We'll see what it prints out this go 'round.

Re: the fpart error, the filenames don't appear to crash rsync. Another interesting thing that happens in this area (probably better for another ticket -- I only raised the fpart problem at all in case it related to this early exit problem somehow) is that the rsync processes that run within PFP complain about problem filenames, whereas the final rsync that we run with --delete does not. But I think the reason there is that somewhere upstream -- likely the fpart step -- is dropping special characters, and the file doesn't exist at a name that does not contain them. The final rsync is silent on these/does appear to transfer them.

This didn't happen on this run, though I ran it via at without the &. I may go back to the other way next week to see if that exposes whatever is going on.
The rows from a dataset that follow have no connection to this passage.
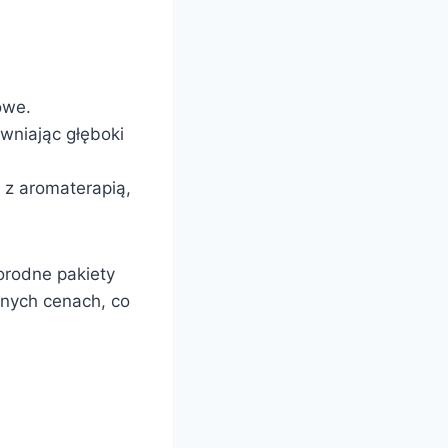
owe.
wniając głęboki
 z aromaterapią,
norodne pakiety
jnych cenach, co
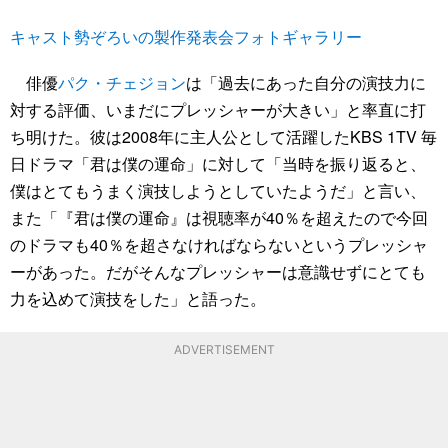
キャスト勢ぞろいの製作発表会フォトギャラリー
俳優
パク・チェジョン
は「過去にあった自分の演技力に
対する評価、いまだにプレッシャーが大きい」と率直に打
ち明けた。彼は2008年に主人公として活躍したKBS 1TV 毎
日ドラマ「君は僕の運命」に対して「当時を振り返ると、
僕はとてもうまく演技しようとしていたようだ」と言い、
また「『君は僕の運命』は視聴率が40％を超えたので今回
のドラマも40％を超さなければならないというプレッシャ
ーがあった。だがそんなプレッシャーは意識せずにとても
力を込めて演技をした」と語った。
ADVERTISEMENT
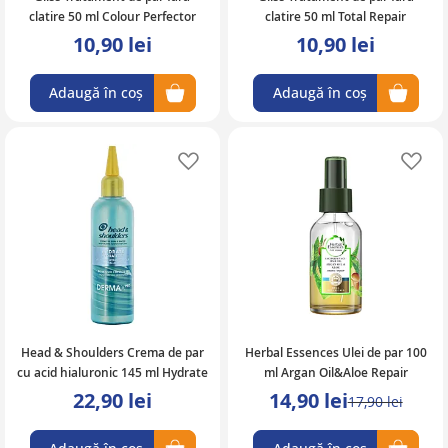
clatire 50 ml Colour Perfector
clatire 50 ml Total Repair
10,90 lei
10,90 lei
Adaugă în coș
Adaugă în coș
Adaugă în lista de favorite
Ad
Head & Shoulders Crema de par
Herbal Essences Ulei de par 100
cu acid hialuronic 145 ml Hydrate
ml Argan Oil&Aloe Repair
22,90 lei
14,90 lei
17,90 lei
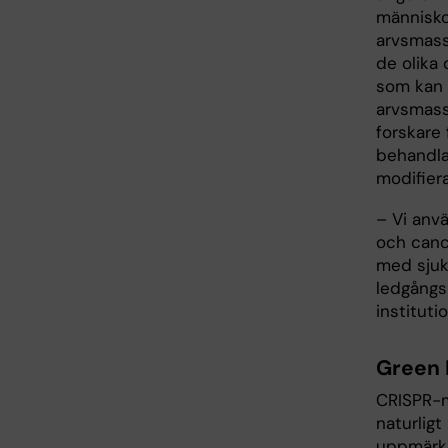
människor
arvsmass
de olika 
som kan 
arvsmass
forskare 
behandla
modifier
– Vi anv
och cance
med sjuk
ledgångs
instituti
Green 
CRISPR-m
naturlig
uppmärks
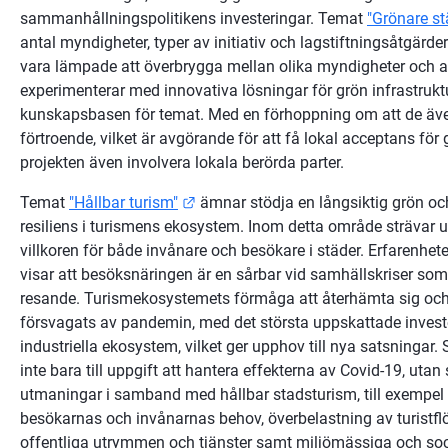
sammanhållningspolitikens investeringar. Temat 
"Grönare st
antal myndigheter, typer av initiativ och lagstiftningsåtgärd
vara lämpade att överbrygga mellan olika myndigheter och av
experimenterar med innovativa lösningar för grön infrastruktur
kunskapsbasen för temat. Med en förhoppning om att de äv
förtroende, vilket är avgörande för att få lokal acceptans för g
projekten även involvera lokala berörda parter.
Länk till annan webbplats.
Temat 
"Hållbar turism"
 ämnar stödja en långsiktig grön oc
resiliens i turismens ekosystem. Inom detta område strävar utl
villkoren för både invånare och besökare i städer. Erfarenhet
visar att besöksnäringen är en sårbar vid samhällskriser som 
resande. Turismekosystemets förmåga att återhämta sig och i
försvagats av pandemin, med det största uppskattade investe
industriella ekosystem, vilket ger upphov till nya satsningar
inte bara till uppgift att hantera effekterna av Covid-19, utan 
utmaningar i samband med hållbar stadsturism, till exempel 
besökarnas och invånarnas behov, överbelastning av turistflöden
offentliga utrymmen och tjänster samt miljömässiga och socia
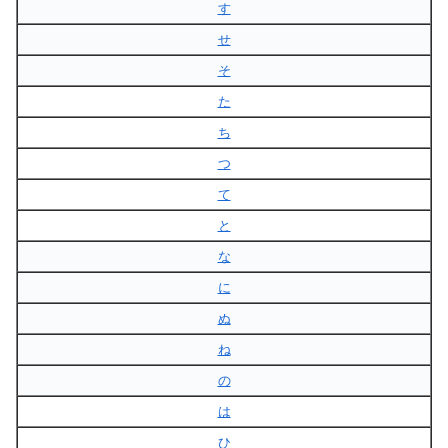
す
せ
そ
た
ち
つ
て
と
な
に
ぬ
ね
の
は
ひ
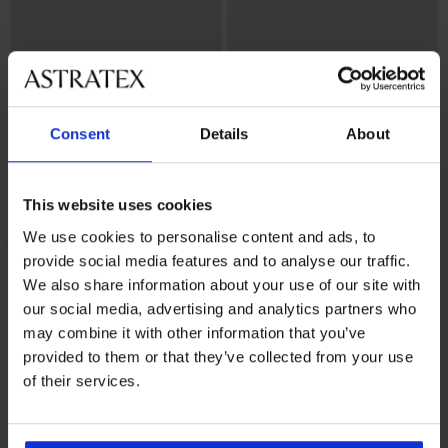
Consent
Details
About
This website uses cookies
-20% GET20
-20% GET20
We use cookies to personalise content and ads, to
provide social media features and to analyse our traffic.
BH Spacer Flexicup Dotted
BH Violeta wattiert glättend
We also share information about your use of our site with
Mesh II
44,99 €
44,99 €
our social media, advertising and analytics partners who
35,99 €
Code:
GET20
35,99 €
Code:
GET20
may combine it with other information that you’ve
provided to them or that they’ve collected from your use
of their services.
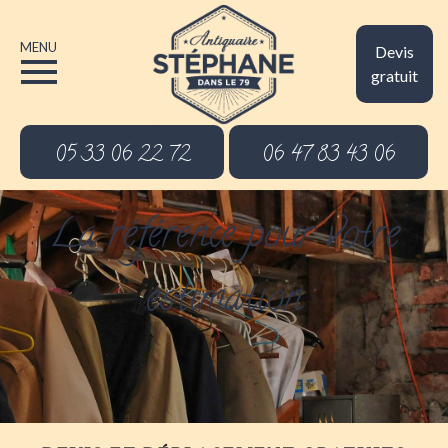
MENU
Devis
gratuit
05 33 06 22 72
06 47 83 43 06
La référence pour votre
estimation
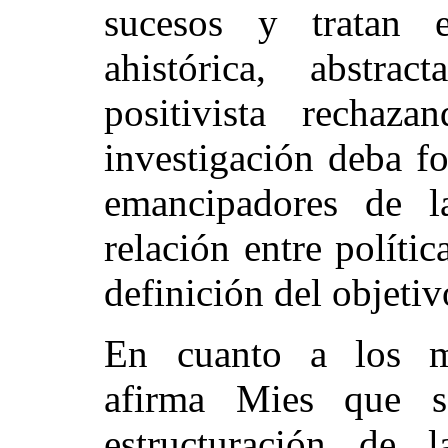
sucesos y tratan 
ahistórica, abstra
positivista recha
investigación deba f
emancipadores de l
relación entre políti
definición del objetiv
En cuanto a los mé
afirma Mies que s
estructuración de l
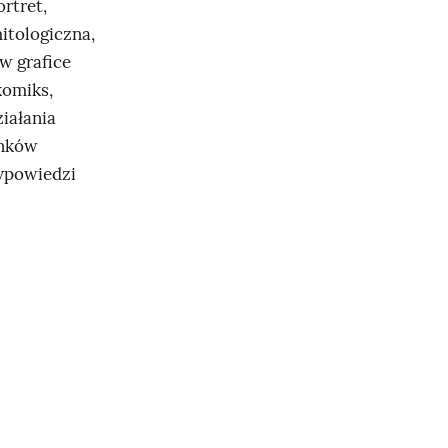
rtret,
mitologiczna,
 w grafice
komiks,
ziałania
unków
wypowiedzi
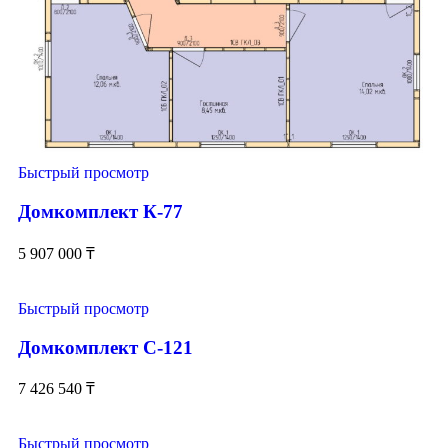
Быстрый просмотр
Домкомплект К-77
5 907 000
₸
Быстрый просмотр
Домкомплект С-121
7 426 540
₸
Быстрый просмотр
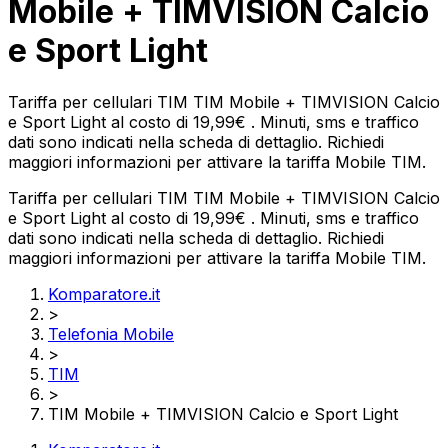
Mobile + TIMVISION Calcio
e Sport Light
Tariffa per cellulari TIM TIM Mobile + TIMVISION Calcio
e Sport Light al costo di 19,99€ . Minuti, sms e traffico
dati sono indicati nella scheda di dettaglio. Richiedi
maggiori informazioni per attivare la tariffa Mobile TIM.
Tariffa per cellulari TIM TIM Mobile + TIMVISION Calcio
e Sport Light al costo di 19,99€ . Minuti, sms e traffico
dati sono indicati nella scheda di dettaglio. Richiedi
maggiori informazioni per attivare la tariffa Mobile TIM.
Komparatore.it
>
Telefonia Mobile
>
TIM
>
TIM Mobile + TIMVISION Calcio e Sport Light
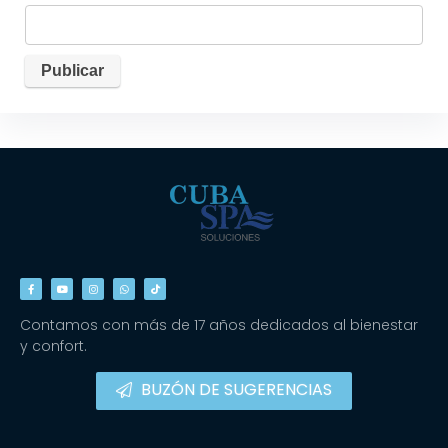
Contamos con más de 17 años dedicados al bienestar
y confort.
BUZÓN DE SUGERENCIAS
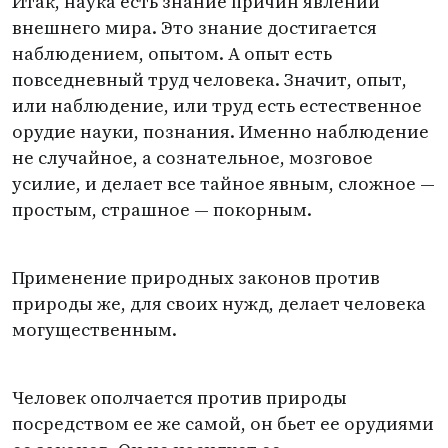
Итак, наука есть знание причин явлений
внешнего мира. Это знание достигается
наблюдением, опытом. А опыт есть
повседневный труд человека. Значит, опыт,
или наблюдение, или труд есть естественное
орудие науки, познания. Именно наблюдение
не случайное, а сознательное, мозговое
усилие, и делает все тайное явным, сложное —
простым, страшное — покорным.
Применение природных законов против
природы же, для своих нужд, делает человека
могущественным.
Человек ополчается против природы
посредством ее же самой, он бьет ее орудиями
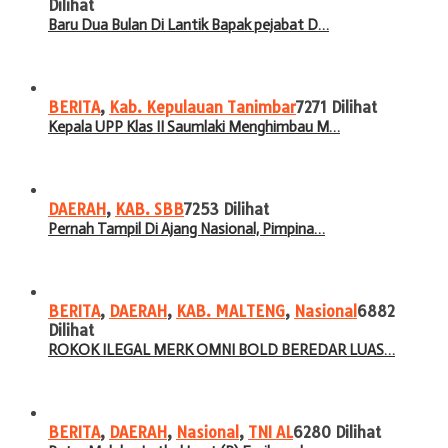
Dilihat
Baru Dua Bulan Di Lantik Bapak pejabat D…
BERITA
,
Kab. Kepulauan Tanimbar
7271 Dilihat
Kepala UPP Klas II Saumlaki Menghimbau M…
DAERAH
,
KAB. SBB
7253 Dilihat
Pernah Tampil Di Ajang Nasional, Pimpina…
BERITA
,
DAERAH
,
KAB. MALTENG
,
Nasional
6882
Dilihat
ROKOK ILEGAL MERK OMNI BOLD BEREDAR LUAS…
BERITA
,
DAERAH
,
Nasional
,
TNI AL
6280 Dilihat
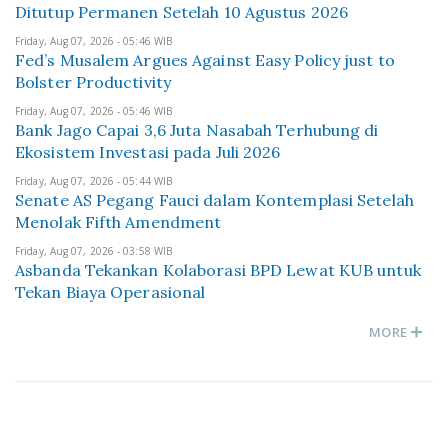
Ditutup Permanen Setelah 10 Agustus 2026
Friday, Aug 07, 2026 - 05:46 WIB
Fed’s Musalem Argues Against Easy Policy just to
Bolster Productivity
Friday, Aug 07, 2026 - 05:46 WIB
Bank Jago Capai 3,6 Juta Nasabah Terhubung di
Ekosistem Investasi pada Juli 2026
Friday, Aug 07, 2026 - 05:44 WIB
Senate AS Pegang Fauci dalam Kontemplasi Setelah
Menolak Fifth Amendment
Friday, Aug 07, 2026 - 03:58 WIB
Asbanda Tekankan Kolaborasi BPD Lewat KUB untuk
Tekan Biaya Operasional
MORE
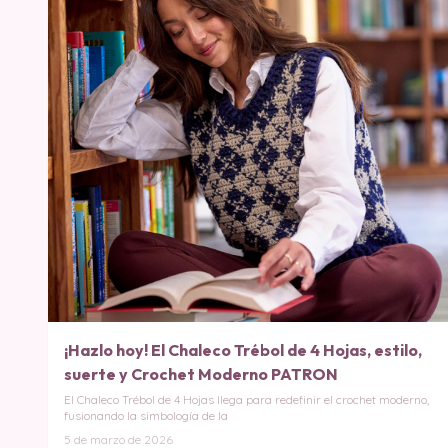
¡Hazlo hoy! El Chaleco Trébol de 4 Hojas, estilo,
suerte y Crochet Moderno PATRON
El Chaleco Trébol de 4 Hojas llega para redefinir el crochet moderno,
fusionando la simbología de la
5 de marzo de 2026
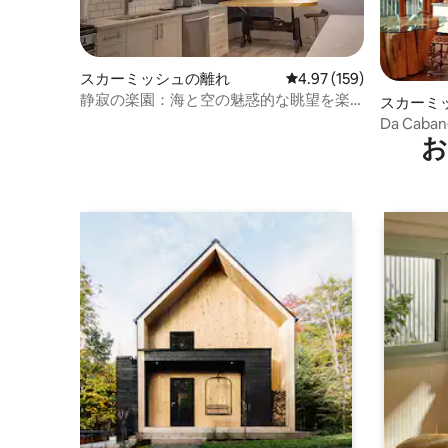
スカーミッシュの離れ
レビュー159件、5つ星
4.97 (159)
静寂の楽園：海と空の魅惑的な眺望を楽
スカーミ
しめる隠れ家
Da Ca
お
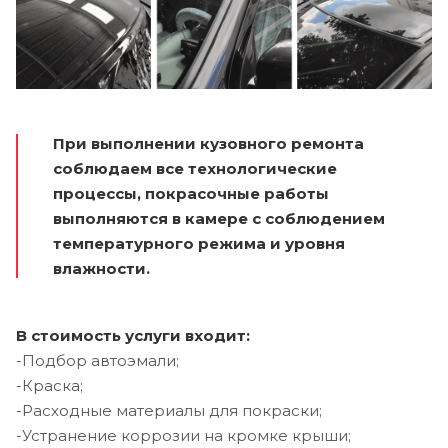
При выполнении кузовного ремонта
соблюдаем все технологические
процессы, покрасочные работы
выполняются в камере с соблюдением
температурного режима и уровня
влажности.
В стоимость услуги входит:
-Подбор автоэмали;
-Краска;
-Расходные материалы для покраски;
-Устранение коррозии на кромке крыши;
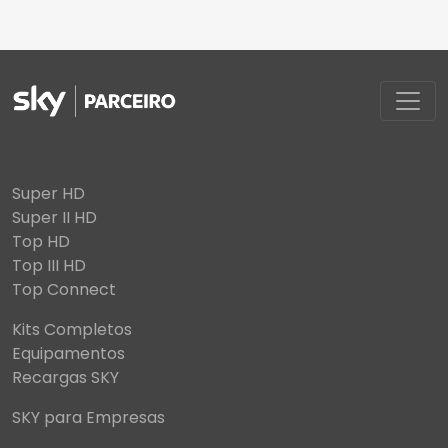
Super HD
Super II HD
Top HD
Top III HD
Top Connect
Kits Completos
Equipamentos
Recargas SKY
SKY para Empresas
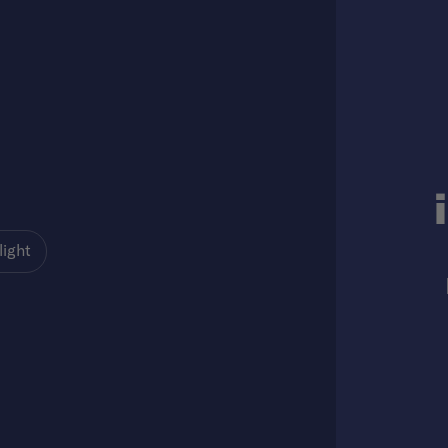
light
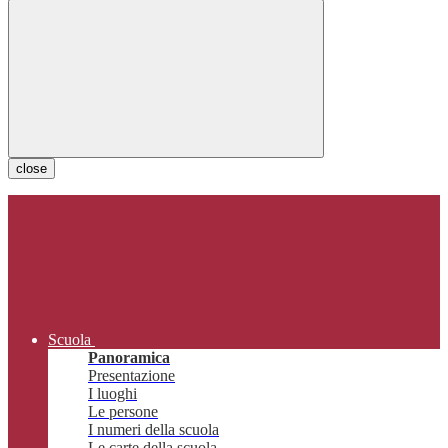
close
Scuola
Panoramica
Presentazione
I luoghi
Le persone
I numeri della scuola
Le carte della scuola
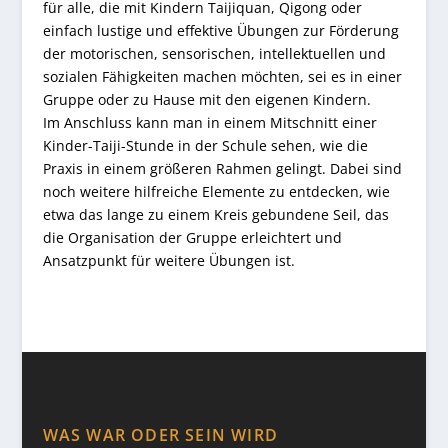
für alle, die mit Kindern Taijiquan, Qigong oder
einfach lustige und effektive Übungen zur Förderung
der motorischen, sensorischen, intellektuellen und
sozialen Fähigkeiten machen möchten, sei es in einer
Gruppe oder zu Hause mit den eigenen Kindern.
Im Anschluss kann man in einem Mitschnitt einer
Kinder-Taiji-Stunde in der Schule sehen, wie die
Praxis in einem größeren Rahmen gelingt. Dabei sind
noch weitere hilfreiche Elemente zu entdecken, wie
etwa das lange zu einem Kreis gebundene Seil, das
die Organisation der Gruppe erleichtert und
Ansatzpunkt für weitere Übungen ist.
WAS WAR ODER SEIN WIRD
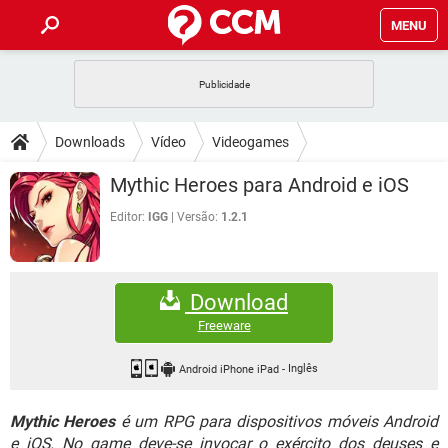
MENU
INÍCIO
JOGOS
WHATSAPP
DICAS
Downloads
Vídeo
Videogames
CELULAR
FACEBOOK
JOGOS
WHATSAPP
DOWNLOADS
Mythic Heroes para Android e iOS
OUTLOOK
EXCEL
CELULAR
FACEBOOK
INSTAGRAM
JOGOS
GMAIL
WHATSAPP
Editor:
IGG
Versão:
1.2.1
FÓRUM
OUTLOOK
EXCEL
GUIA DE COMPRAS
CELULAR
FACEBOOK
INSTAGRAM
JOGOS
GMAIL
WHATSAPP
GLOSSÁRIO
OUTLOOK
EXCEL
Download
GUIA DE COMPRAS
CELULAR
FACEBOOK
INSTAGRAM
JOGOS
GMAIL
WHATSAPP
Freeware
OUTLOOK
EXCEL
GUIA DE COMPRAS
CELULAR
FACEBOOK
INSTAGRAM
GMAIL
Android iPhone iPad
-
Inglês
OUTLOOK
EXCEL
GUIA DE COMPRAS
Mythic Heroes
é um RPG para dispositivos móveis Android
INSTAGRAM
GMAIL
e iOS. No game deve-se invocar o exército dos deuses e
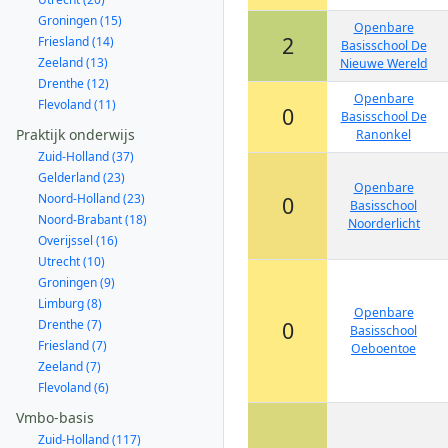
Groningen (15)
Openbare
2
Friesland (14)
Basisschool De
Zeeland (13)
Nieuwe Wereld
Drenthe (12)
Openbare
Flevoland (11)
0
Basisschool De
Praktijk onderwijs
Ranonkel
Zuid-Holland (37)
Gelderland (23)
Openbare
Noord-Holland (23)
0
Basisschool
Noord-Brabant (18)
Noorderlicht
Overijssel (16)
Utrecht (10)
Groningen (9)
Limburg (8)
Openbare
Drenthe (7)
0
Basisschool
Friesland (7)
Oeboentoe
Zeeland (7)
Flevoland (6)
Vmbo-basis
Zuid-Holland (117)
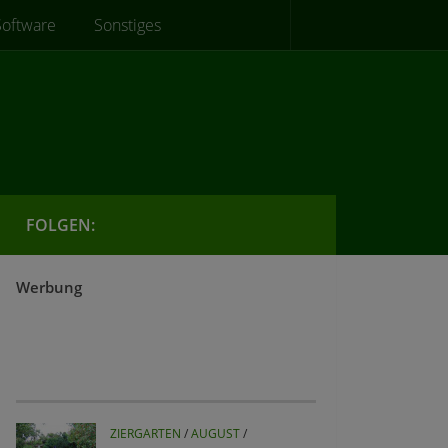
Software
Sonstiges
FOLGEN:
Werbung
ZIERGARTEN
/
AUGUST
/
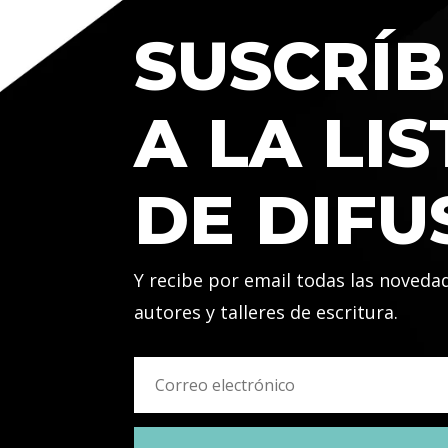
SUSCRÍB
A LA LIS
DE DIFU
Y recibe por email todas las noveda
autores y talleres de escritura.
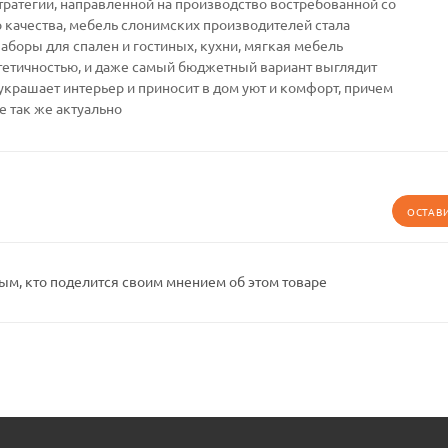
тратегии, направленной на производство востребованной со
качества, мебель слонимских производителей стала
Наборы для спален и гостиных, кухни, мягкая мебель
тетичностью, и даже самый бюджетный вариант выглядит
украшает интерьер и приносит в дом уют и комфорт, причем
е так же актуально
ОСТАВ
ым, кто поделится своим мнением об этом товаре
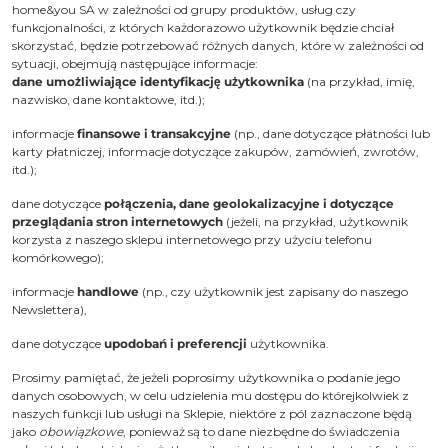
home&you SA w zależności od grupy produktów, usług czy
funkcjonalności, z których każdorazowo użytkownik będzie chciał
skorzystać, będzie potrzebować różnych danych, które w zależności od
sytuacji, obejmują następujące informacje:
dane umożliwiające identyfikację użytkownika
(na przykład, imię,
nazwisko, dane kontaktowe, itd.);
informacje
finansowe i transakcyjne
(np., dane dotyczące płatności lub
karty płatniczej, informacje dotyczące zakupów, zamówień, zwrotów,
itd.);
dane dotyczące
połączenia, dane geolokalizacyjne i dotyczące
przeglądania stron internetowych
(jeżeli, na przykład, użytkownik
korzysta z naszego sklepu internetowego przy użyciu telefonu
komórkowego);
informacje
handlowe
(np., czy użytkownik jest zapisany do naszego
Newslettera),
dane dotyczące
upodobań i preferencji
użytkownika.
Prosimy pamiętać, że jeżeli poprosimy użytkownika o podanie jego
danych osobowych, w celu udzielenia mu dostępu do którejkolwiek z
naszych funkcji lub usługi na Sklepie, niektóre z pól zaznaczone będą
jako
obowiązkowe
, ponieważ są to dane niezbędne do świadczenia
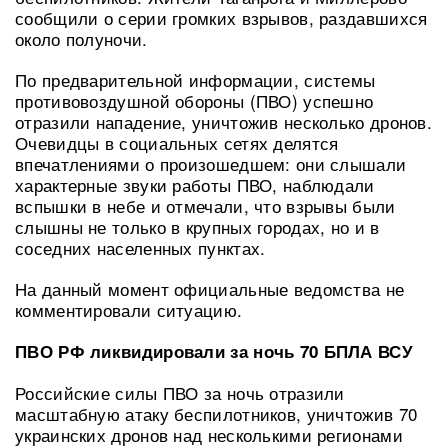
сообщили о серии громких взрывов, раздавшихся
около полуночи.
По предварительной информации, системы
противовоздушной обороны (ПВО) успешно
отразили нападение, уничтожив несколько дронов.
Очевидцы в социальных сетях делятся
впечатлениями о произошедшем: они слышали
характерные звуки работы ПВО, наблюдали
вспышки в небе и отмечали, что взрывы были
слышны не только в крупных городах, но и в
соседних населенных пунктах.
На данный момент официальные ведомства не
комментировали ситуацию.
ПВО РФ ликвидировали за ночь 70 БПЛА ВСУ
Российские силы ПВО за ночь отразили
масштабную атаку беспилотников, уничтожив 70
украинских дронов над несколькими регионами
Here's the output I did capture, at any rate:

Time to debug weird exit:
rPIDs: 14315 22586
sPIDs:
CUR_FPI: 33
nbr_cur_fpc_fles: 33
FPART_RUNNING: 0
Time to debug weird exit:
rPIDs: 14315 22586
sPIDs:
CUR_FPI: 33
nbr_cur_fpc_fles: 33
FPART_RUNNING: 0
02.54.30   262.62     4.96      60.26 / 0.00             2    <>   0          [33] of [33]
Time to debug weird exit:
rPIDs:
sPIDs:
CUR_FPI: 33
nbr_cur_fpc_fles: 33
FPART_RUNNING: 0
^[[1;34mINFO: Done.  Please check the target to make sure
  expected files are where they're supposed to be.
^[[0m^[[1;34mINFO:
    The parsyncfp cache dir takes up [439M      /root/.parsyncfp-backups-projectsc]
    Don't forget to delete it, but wait until you are sure that your job
    completed correctly, so you don't need the log files anymore.